TASK STATEMENT:
Please transcribe the entries that follow exactly as they stand, skipping each picture.

RECORDED INFORMATION:
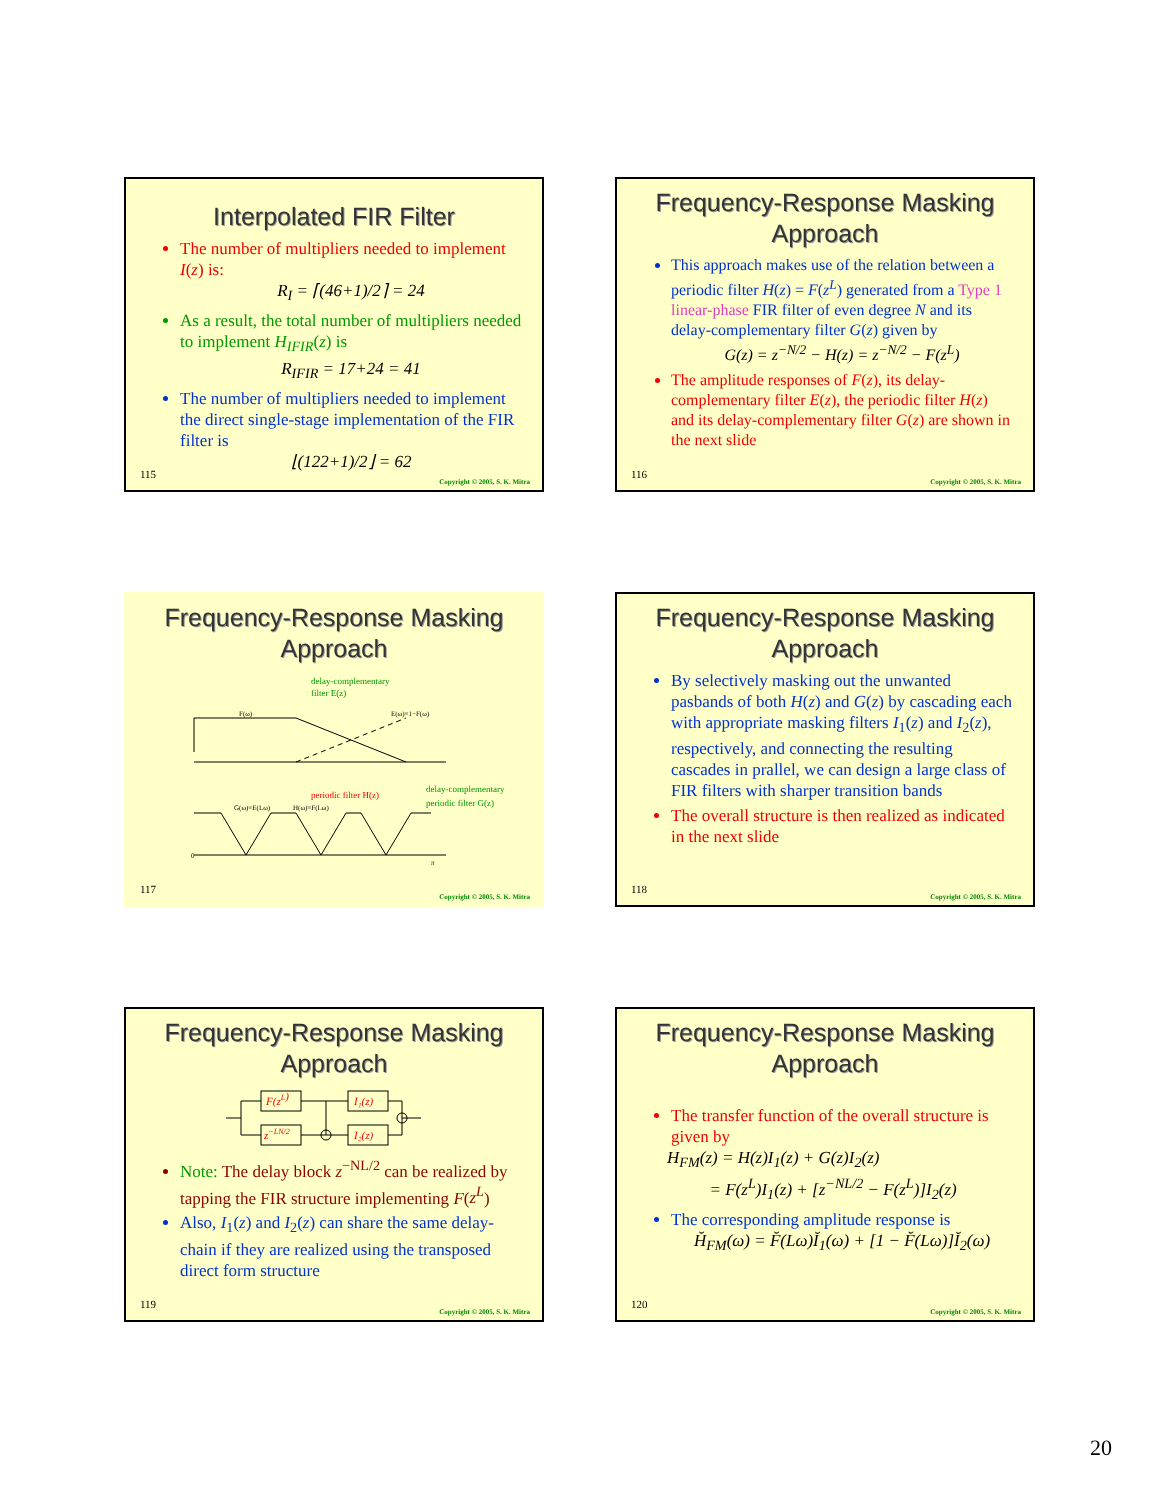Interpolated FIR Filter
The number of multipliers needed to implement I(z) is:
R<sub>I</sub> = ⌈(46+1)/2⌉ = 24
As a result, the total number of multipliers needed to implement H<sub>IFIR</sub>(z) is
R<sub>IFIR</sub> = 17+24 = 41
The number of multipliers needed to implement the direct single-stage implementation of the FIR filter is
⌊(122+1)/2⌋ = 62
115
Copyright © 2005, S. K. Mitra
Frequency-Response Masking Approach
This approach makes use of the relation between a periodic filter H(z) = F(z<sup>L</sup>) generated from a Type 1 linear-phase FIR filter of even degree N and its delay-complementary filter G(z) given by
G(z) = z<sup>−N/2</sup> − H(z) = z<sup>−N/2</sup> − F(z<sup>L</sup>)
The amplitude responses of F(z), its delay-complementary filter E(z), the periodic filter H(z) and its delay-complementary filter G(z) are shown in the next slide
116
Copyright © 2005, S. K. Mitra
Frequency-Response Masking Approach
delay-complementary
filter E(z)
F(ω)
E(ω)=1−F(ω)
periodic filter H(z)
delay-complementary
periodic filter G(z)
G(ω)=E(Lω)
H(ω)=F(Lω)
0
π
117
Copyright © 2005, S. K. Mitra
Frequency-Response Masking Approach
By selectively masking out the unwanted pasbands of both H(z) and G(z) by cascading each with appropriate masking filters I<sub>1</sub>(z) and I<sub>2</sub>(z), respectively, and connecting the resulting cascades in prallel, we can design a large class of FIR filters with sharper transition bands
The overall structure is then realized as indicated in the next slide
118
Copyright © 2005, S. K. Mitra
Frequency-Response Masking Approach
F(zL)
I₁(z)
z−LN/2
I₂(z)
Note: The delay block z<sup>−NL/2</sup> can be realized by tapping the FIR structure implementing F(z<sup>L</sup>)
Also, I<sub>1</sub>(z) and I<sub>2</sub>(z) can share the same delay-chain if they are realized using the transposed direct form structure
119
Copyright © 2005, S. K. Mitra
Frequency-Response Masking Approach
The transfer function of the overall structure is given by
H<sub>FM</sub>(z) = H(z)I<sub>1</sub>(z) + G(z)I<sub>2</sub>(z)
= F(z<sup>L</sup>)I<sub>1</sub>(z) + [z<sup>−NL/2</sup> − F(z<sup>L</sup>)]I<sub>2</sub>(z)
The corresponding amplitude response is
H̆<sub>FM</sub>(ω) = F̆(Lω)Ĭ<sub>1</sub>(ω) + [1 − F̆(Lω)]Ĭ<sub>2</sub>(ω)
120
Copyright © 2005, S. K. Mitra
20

RESULT OF THE TASK:
Interpolated FIR Filter
The number of multipliers needed to implement I(z) is:
R<sub>I</sub> = ⌈(46+1)/2⌉ = 24
As a result, the total number of multipliers needed to implement H<sub>IFIR</sub>(z) is
R<sub>IFIR</sub> = 17+24 = 41
The number of multipliers needed to implement the direct single-stage implementation of the FIR filter is
⌊(122+1)/2⌋ = 62
115
Copyright © 2005, S. K. Mitra
Frequency-Response Masking Approach
This approach makes use of the relation between a periodic filter H(z) = F(z<sup>L</sup>) generated from a Type 1 linear-phase FIR filter of even degree N and its delay-complementary filter G(z) given by
G(z) = z<sup>−N/2</sup> − H(z) = z<sup>−N/2</sup> − F(z<sup>L</sup>)
The amplitude responses of F(z), its delay-complementary filter E(z), the periodic filter H(z) and its delay-complementary filter G(z) are shown in the next slide
116
Copyright © 2005, S. K. Mitra
Frequency-Response Masking Approach
delay-complementary
filter E(z)
F(ω)
E(ω)=1−F(ω)
periodic filter H(z)
delay-complementary
periodic filter G(z)
G(ω)=E(Lω)
H(ω)=F(Lω)
0
π
117
Copyright © 2005, S. K. Mitra
Frequency-Response Masking Approach
By selectively masking out the unwanted pasbands of both H(z) and G(z) by cascading each with appropriate masking filters I<sub>1</sub>(z) and I<sub>2</sub>(z), respectively, and connecting the resulting cascades in prallel, we can design a large class of FIR filters with sharper transition bands
The overall structure is then realized as indicated in the next slide
118
Copyright © 2005, S. K. Mitra
Frequency-Response Masking Approach
F(zL)
I₁(z)
z−LN/2
I₂(z)
Note: The delay block z<sup>−NL/2</sup> can be realized by tapping the FIR structure implementing F(z<sup>L</sup>)
Also, I<sub>1</sub>(z) and I<sub>2</sub>(z) can share the same delay-chain if they are realized using the transposed direct form structure
119
Copyright © 2005, S. K. Mitra
Frequency-Response Masking Approach
The transfer function of the overall structure is given by
H<sub>FM</sub>(z) = H(z)I<sub>1</sub>(z) + G(z)I<sub>2</sub>(z)
= F(z<sup>L</sup>)I<sub>1</sub>(z) + [z<sup>−NL/2</sup> − F(z<sup>L</sup>)]I<sub>2</sub>(z)
The corresponding amplitude response is
H̆<sub>FM</sub>(ω) = F̆(Lω)Ĭ<sub>1</sub>(ω) + [1 − F̆(Lω)]Ĭ<sub>2</sub>(ω)
120
Copyright © 2005, S. K. Mitra
20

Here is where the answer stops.